> _DOCUMENT SECTION_:
╭──
Nationally certified EMS clinicians demonstrated high burnout in 2022. Combined with increased absenteeism and intent to leave the profession associated with these high levels of burnout, these findings suggest that a renewed and deliberate focus on EMS clinician well-being is needed to ensure job satisfaction and workforce stability.

Keywords: emergency medical services, burnout, workforce, public health, paramedic, emergency medical technician


The Bottom Line.

Emergency medical services clinician burnout is a significant public health concern and has been associated with workforce-reducing factors. Using a random sample of nationally certified clinicians, we assessed clinician burnout and its potential association with increased sick days and intent to leave the profession. With more than 1800 respondents, clinicians reported high levels of burnout among 3 domains: personal (52%), work-related (49%), and patient-related (23%). Furthermore, presence of burnout indicated more than a 2-fold increase in reporting increased sick days and a 3-fold increase in intent to leave the profession.

1. Introduction

1.1. Background

Stress and strain on emergency medical services (EMS) clinicians, who often serve as the first point of care for individuals experiencing acute health concerns outside of a health care facility, have demonstrated workforce-reducing ramifications.1,2 Both globally and within the United States, EMS clinicians experience changes across their job tasks, including increasing operational demands, training needs, and personal protection concerns.3,4 Taken together, these developments have the potential of increasing strain on the EMS workforce. In response to the emergence of COVID-19, specifically, EMS clinicians experienced multiple challenges, including adapting to care requirements for patients with suspected or confirmed COVID-19, navigating COVID-19 vaccination recommendations, and managing inadequate staffing.1,5, 6, 7 Exacerbating these recent challenges were personal protective equipment shortages, COVID-19 vaccination resistance, workforce stability concerns, and attrition from EMS jobs.8, 9, 10

1.2. Importance

Many EMS clinicians report that ongoing job stress and the continuation of the COVID-19 pandemic continue to negatively affect their mental health, well-being, and job satisfaction. 11 Collectively, these ongoing and new experiences may result in increased risk of burnout, which has been linked to workforce-reducing factors such as absenteeism and turnover.12 Prior to the pandemic, burnout, seen as physical and emotional exhaustion, was observed within the EMS profession, with job demands (eg, time pressure, call volume) exceeding the available resources (eg, pay/benefits, culture, and training) needed to provide service.12,13 Without previous resolution, the pandemic intensified these concerns and revealed new potential sources of burnout.1 In addition, workflow changes, such as reduced interactions between colleagues (eg, as a result of minimizing personal interactions) reported by volunteer firefighters and emergency medical technicians (EMTs), have changed perspectives about workplace camaraderie.14 Considering these persistent and newly emerging pandemic-related concerns, continuing to assess and discuss burnout among EMS clinicians is critical to inform our understanding about how to protect their well-being and maintain the prehospital care infrastructure that relies on a strong and stable EMS workforce.
╰──
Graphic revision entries
╭──
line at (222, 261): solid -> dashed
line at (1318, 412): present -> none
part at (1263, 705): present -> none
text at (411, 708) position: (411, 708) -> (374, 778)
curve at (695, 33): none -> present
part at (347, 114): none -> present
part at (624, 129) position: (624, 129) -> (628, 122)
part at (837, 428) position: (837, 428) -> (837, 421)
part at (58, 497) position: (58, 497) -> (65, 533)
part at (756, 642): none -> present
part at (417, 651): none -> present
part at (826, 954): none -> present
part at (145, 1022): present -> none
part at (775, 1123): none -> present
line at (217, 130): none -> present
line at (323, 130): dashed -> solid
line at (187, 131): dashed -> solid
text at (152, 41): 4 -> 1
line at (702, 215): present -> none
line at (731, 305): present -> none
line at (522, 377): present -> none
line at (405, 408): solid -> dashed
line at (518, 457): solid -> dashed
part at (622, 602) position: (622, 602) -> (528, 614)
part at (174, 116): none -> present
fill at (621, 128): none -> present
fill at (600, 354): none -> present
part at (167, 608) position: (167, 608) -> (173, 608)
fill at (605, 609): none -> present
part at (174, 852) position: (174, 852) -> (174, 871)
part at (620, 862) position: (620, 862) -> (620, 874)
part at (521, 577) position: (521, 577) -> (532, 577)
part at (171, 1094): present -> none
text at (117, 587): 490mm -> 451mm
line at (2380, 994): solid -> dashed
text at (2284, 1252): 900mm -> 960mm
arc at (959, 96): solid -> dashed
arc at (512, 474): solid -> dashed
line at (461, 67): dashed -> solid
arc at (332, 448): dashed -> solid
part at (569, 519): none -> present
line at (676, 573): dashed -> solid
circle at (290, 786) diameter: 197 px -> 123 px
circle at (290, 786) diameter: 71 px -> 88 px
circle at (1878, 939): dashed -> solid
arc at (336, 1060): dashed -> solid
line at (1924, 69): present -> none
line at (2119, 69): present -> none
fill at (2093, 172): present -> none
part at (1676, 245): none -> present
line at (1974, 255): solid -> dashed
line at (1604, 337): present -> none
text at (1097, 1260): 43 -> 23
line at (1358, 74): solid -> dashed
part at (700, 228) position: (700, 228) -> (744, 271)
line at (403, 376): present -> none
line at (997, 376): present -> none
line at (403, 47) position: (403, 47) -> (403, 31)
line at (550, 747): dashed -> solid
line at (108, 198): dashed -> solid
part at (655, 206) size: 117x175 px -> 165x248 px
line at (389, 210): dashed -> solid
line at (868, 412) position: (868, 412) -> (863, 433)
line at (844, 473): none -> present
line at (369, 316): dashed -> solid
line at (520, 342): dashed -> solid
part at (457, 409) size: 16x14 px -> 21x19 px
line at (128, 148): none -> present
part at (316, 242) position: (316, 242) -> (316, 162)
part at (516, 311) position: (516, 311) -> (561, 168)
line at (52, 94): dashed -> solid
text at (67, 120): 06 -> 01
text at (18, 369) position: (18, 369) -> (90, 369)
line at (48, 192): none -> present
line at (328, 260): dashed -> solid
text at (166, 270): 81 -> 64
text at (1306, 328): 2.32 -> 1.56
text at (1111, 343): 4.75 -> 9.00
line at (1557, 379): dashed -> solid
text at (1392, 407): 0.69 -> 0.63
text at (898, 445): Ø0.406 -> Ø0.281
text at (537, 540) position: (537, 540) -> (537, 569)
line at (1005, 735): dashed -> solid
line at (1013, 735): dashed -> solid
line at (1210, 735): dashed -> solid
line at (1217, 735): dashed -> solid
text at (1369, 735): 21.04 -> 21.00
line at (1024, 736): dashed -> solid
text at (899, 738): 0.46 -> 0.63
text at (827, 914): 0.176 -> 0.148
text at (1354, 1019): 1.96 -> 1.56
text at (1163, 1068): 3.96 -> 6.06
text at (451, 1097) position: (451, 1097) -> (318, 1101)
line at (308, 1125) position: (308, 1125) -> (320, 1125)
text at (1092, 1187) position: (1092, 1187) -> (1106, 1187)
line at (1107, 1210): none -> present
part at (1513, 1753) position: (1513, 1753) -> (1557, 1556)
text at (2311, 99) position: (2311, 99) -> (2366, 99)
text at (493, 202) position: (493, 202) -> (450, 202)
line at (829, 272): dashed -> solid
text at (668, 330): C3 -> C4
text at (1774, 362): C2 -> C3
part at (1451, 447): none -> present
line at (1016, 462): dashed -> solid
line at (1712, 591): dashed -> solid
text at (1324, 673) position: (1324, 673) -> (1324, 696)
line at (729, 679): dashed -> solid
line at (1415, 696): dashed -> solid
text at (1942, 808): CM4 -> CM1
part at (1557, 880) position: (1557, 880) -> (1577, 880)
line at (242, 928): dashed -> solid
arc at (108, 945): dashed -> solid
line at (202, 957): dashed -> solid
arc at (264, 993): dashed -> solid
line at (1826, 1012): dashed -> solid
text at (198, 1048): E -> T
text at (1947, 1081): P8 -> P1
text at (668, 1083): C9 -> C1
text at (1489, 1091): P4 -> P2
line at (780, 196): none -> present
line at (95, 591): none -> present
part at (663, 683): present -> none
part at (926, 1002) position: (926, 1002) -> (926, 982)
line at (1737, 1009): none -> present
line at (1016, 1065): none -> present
╰──
> _ASSIGNMENT 1_:
Answer these questions from the text on EMS clinician burnout.
(a) What share of respondents reported high burnout in each of the three domains?
(b) What two examples of job demands does the text give?
(c) Which groups reported reduced interactions between colleagues?
> _ASSIGNMENT 2_:
Write the passage that follows the final sentence of the text on EMS clinician burnout.

> _ANSWER 1_:
(a) Personal burnout was 52%, work-related was 49%, and patient-related was 23%.
(b) Time pressure and call volume.
(c) Volunteer firefighters and emergency medical technicians (EMTs).

> _ANSWER 2_:
1.3. Goals of This Investigation

Although the stressors faced by EMS clinicians may contribute to higher turnover and burnout, there is limited evidence discussing recent burnout levels within the nationally certified EMS workforce. We sought to measure and contextualize burnout prevalence among EMS clinicians in a nationally representative sample and quantify associations with workforce-reducing factors.

2. Methods

2.1. Study Design, Population, and Setting

We conducted a cross-sectional evaluation of a random sample of nationally certified EMTs and paramedics aged 18 to 85 years. This evaluation asked participants about burnout and workforce-reducing factors. We collected data on our sample from the National Registry of Emergency Medical Technicians (National Registry), which provides initial and continuing EMS certification for the majority of states and territories in the United States and maintains the largest dataset of EMS clinicians with contact information for more than 500,000 EMS clinicians.12,15 As this evaluation aimed to assess the prevalence of burnout and identify characteristics associated with EMS workforce-reducing factors, only participants responding to burnout and workforce-reducing factor questions were included for analysis. The institutional review board of the American Institutes for Research approved this study and granted a waiver of consent.

2.2. Selection of Participants

We selected participants from the National Registry database, focusing on those certified prior to January 2020 to ensure equal exposure to the potential confounder of COVID-19. Based on our sample size calculation, which considered approximately 285,000 EMTs and 110,000 paramedics, we determined that 782 EMTs and 778 paramedic responses were needed to achieve estimates with 95% confidence and a 5% margin of error (±2.5%), assuming a conservative 50% outcome (workforce-reducing factors and absenteeism) prevalence. Anticipating that low response rates are common in electronic surveys of this population, we inflated our sample size, assuming an 8% response rate, and randomly selected 19,497 EMS clinicians for participation.6,16,17

2.3. Interventions: Survey and Data Collection

The survey tool was cognitively reviewed by practicing EMS clinicians for readability and consistency in item interpretation.12 The tool was distributed in April 2022 via the Alchemer survey platform (Alchemer LLC)18 and was titled “EMS Work-Life Survey” to mitigate response bias. Following a modified Dillman tailored design method, email reminders were sent 1 and 2 weeks after the initial survey invitation.19

An abbreviated nonresponder survey was also administered to all potential respondents who did not respond to survey invitations, with the intent to assess nonresponse bias. The abbreviated questionnaire asked EMS clinicians questions concerning the work-related Copenhagen Burnout Inventory (CBI) dimension and whether they had an intention to leave EMS in 12 months. This nonresponder survey was administered similarly to the main “EMS Work-Life Survey” following a single email.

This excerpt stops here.